A U.S. Army reservist in Charlotte was convicted Thursday by a federal jury on six counts of sex trafficking, according to a press release from the Department of Justice.
Xaver Boston is 29 and from Charlotte. He served in the U.S. Army as a reserve military policeman.
During the trial, three victims revealed that Boston operated an extensive sex trafficking scheme in the Charlotte area from 2012 to September of 2017.
Boston recruited the victims, young women and one teen who were all struggling with drug addiction, by promising them housing and drugs to feed their addictions. Boston advertised them online for prostitution and collected the proceeds himself.

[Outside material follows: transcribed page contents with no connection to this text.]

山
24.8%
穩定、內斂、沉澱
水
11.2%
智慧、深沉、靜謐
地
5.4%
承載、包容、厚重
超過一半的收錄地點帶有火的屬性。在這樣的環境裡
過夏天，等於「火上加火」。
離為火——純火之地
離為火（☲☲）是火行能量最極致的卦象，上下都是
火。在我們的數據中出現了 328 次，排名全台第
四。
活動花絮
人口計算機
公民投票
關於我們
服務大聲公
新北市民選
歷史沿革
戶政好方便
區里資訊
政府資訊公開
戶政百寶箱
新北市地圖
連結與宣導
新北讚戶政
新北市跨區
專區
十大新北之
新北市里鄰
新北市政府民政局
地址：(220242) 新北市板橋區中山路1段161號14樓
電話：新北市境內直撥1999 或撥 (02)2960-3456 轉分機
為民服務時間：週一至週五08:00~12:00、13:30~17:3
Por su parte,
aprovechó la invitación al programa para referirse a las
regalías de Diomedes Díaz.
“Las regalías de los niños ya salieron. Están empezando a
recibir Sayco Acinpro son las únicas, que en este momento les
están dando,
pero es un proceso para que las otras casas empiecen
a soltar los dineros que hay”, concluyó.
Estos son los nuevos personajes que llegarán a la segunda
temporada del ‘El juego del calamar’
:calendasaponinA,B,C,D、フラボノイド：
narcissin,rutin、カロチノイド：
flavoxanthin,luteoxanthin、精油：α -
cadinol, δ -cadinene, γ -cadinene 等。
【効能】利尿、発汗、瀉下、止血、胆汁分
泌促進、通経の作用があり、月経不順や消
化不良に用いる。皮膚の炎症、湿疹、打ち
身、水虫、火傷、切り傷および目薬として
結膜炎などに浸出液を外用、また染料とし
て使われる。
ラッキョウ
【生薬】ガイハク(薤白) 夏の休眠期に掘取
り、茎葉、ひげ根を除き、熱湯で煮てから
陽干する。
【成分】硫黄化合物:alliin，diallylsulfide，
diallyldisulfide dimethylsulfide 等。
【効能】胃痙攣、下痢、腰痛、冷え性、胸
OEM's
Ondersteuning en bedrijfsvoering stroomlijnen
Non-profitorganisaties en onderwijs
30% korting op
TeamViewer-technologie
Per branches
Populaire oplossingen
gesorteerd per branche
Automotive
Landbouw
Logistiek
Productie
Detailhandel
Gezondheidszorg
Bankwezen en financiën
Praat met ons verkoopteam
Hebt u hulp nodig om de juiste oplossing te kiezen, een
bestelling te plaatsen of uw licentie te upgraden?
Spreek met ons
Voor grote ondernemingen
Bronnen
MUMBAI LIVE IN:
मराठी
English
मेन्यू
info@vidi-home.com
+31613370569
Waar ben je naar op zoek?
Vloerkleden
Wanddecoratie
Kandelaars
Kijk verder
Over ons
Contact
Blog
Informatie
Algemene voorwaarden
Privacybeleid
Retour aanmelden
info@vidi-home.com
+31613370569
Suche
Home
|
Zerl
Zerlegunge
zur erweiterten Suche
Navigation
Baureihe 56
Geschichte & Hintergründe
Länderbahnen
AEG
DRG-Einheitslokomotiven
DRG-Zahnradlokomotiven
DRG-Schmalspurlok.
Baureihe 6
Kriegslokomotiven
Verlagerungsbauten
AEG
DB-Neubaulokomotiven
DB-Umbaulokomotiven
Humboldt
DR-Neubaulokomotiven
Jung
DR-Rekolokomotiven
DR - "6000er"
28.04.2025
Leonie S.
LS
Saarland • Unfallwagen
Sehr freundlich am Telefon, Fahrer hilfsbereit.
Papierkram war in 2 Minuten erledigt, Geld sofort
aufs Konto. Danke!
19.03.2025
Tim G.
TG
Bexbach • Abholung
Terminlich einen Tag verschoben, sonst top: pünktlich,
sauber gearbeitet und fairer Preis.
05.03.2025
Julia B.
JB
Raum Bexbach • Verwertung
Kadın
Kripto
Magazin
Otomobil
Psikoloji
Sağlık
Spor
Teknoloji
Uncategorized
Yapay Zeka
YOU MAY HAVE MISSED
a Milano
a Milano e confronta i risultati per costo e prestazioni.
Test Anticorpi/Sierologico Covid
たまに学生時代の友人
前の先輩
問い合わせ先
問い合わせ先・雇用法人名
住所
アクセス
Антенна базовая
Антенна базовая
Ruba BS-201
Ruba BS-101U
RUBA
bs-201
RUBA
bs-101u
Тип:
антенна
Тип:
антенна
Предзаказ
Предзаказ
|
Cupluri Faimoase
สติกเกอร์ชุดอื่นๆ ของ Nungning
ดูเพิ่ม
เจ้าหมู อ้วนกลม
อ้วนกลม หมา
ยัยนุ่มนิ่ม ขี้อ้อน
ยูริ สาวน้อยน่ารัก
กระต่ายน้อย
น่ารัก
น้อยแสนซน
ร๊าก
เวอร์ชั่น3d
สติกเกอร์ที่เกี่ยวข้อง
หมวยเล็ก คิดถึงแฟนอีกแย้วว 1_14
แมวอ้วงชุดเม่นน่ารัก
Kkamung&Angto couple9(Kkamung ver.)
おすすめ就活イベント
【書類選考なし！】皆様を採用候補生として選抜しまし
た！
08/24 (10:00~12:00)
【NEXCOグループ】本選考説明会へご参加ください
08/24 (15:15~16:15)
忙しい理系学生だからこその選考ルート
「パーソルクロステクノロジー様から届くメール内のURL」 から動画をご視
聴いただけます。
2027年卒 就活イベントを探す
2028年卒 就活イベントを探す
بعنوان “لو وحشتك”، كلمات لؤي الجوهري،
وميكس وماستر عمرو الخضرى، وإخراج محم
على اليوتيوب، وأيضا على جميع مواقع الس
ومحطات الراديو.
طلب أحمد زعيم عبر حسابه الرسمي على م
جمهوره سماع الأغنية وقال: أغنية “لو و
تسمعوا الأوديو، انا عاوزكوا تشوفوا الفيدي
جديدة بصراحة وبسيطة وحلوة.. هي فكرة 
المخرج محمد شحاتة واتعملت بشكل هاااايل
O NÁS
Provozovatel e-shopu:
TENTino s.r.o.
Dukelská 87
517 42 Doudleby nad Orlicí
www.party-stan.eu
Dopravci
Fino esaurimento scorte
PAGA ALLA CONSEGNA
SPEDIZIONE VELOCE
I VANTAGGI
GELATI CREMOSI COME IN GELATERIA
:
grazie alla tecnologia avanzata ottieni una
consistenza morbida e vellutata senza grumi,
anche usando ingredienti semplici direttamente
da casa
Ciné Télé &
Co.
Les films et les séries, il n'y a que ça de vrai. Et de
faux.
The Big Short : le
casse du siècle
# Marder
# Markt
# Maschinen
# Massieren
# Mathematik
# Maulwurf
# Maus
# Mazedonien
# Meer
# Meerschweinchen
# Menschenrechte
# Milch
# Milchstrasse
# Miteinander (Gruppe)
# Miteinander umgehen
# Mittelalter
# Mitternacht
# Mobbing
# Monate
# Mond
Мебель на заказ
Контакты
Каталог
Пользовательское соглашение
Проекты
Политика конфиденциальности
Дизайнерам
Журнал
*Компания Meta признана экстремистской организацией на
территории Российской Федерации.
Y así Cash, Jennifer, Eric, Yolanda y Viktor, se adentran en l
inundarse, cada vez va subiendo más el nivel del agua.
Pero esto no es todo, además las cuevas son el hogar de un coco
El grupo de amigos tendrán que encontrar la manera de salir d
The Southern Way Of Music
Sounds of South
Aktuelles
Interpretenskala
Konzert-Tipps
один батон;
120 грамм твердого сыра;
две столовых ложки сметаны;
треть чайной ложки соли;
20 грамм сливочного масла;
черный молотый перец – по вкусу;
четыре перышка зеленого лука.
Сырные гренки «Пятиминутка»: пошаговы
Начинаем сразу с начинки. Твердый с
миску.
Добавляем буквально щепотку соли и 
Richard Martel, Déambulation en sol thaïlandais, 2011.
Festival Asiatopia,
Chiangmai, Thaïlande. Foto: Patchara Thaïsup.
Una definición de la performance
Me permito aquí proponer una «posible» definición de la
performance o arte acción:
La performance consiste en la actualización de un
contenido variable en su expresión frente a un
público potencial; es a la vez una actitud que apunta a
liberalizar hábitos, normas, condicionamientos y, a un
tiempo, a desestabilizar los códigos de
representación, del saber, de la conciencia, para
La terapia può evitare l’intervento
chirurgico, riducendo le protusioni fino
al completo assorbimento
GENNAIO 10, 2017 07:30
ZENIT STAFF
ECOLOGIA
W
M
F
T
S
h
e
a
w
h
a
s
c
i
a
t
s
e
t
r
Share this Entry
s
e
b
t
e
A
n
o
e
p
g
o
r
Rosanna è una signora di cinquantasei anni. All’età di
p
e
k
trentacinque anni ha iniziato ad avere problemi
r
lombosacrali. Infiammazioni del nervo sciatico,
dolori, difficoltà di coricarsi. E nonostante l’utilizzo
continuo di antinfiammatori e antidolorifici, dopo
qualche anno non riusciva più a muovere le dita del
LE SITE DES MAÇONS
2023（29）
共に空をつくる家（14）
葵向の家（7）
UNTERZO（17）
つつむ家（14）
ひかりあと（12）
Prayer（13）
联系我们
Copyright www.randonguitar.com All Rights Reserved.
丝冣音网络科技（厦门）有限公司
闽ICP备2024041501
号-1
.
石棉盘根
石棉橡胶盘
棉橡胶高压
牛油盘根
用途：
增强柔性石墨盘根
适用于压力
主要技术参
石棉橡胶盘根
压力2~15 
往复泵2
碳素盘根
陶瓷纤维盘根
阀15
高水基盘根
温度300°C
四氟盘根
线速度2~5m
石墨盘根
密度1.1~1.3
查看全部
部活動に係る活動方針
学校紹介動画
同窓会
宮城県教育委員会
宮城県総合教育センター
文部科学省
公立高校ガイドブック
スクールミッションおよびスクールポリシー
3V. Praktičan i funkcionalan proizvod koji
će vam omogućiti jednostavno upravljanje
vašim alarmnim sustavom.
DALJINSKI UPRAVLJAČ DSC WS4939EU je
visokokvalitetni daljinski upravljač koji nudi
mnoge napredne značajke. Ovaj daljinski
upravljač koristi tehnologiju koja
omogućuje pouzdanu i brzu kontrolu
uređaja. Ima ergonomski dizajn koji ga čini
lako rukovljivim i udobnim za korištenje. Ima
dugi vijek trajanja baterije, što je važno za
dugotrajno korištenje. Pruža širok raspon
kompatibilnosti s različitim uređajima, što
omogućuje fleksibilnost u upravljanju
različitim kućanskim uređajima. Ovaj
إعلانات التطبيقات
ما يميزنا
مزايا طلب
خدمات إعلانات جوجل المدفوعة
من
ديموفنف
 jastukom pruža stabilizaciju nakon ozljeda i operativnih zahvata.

“The defendant in this case preyed upon young vulnerable women, exploiting their drug addictions and forcing them to engage in prostitution for his own profit,” said Acting Assistant Attorney General Gore.
In order to coerce the victims into prostitution, Boston would withhold their drugs, causing them to go into excruciatingly painful withdrawal periods. Other evidence at the trial showed Boston also resorted to violence to control his victims. In one case he used a pistol to hit one victim in the face, breaking her nose.
“Xaver Boston promised his victims a better life, instead he robbed them of their civil rights and freedom to make a profit, now he will pay the price,” said John Strong, Special Agent in Charge of the FBI in North Carolina.
Boston was found guilty of six counts of sex trafficking and one count of using an interstate facility to promote a prostitution enterprise.
He has not yet been sentenced. Each sex trafficking charge carries a minimum sentence of 15 years in prison and a maximum sentence of life, mandatory restitution and a $250,000 fine.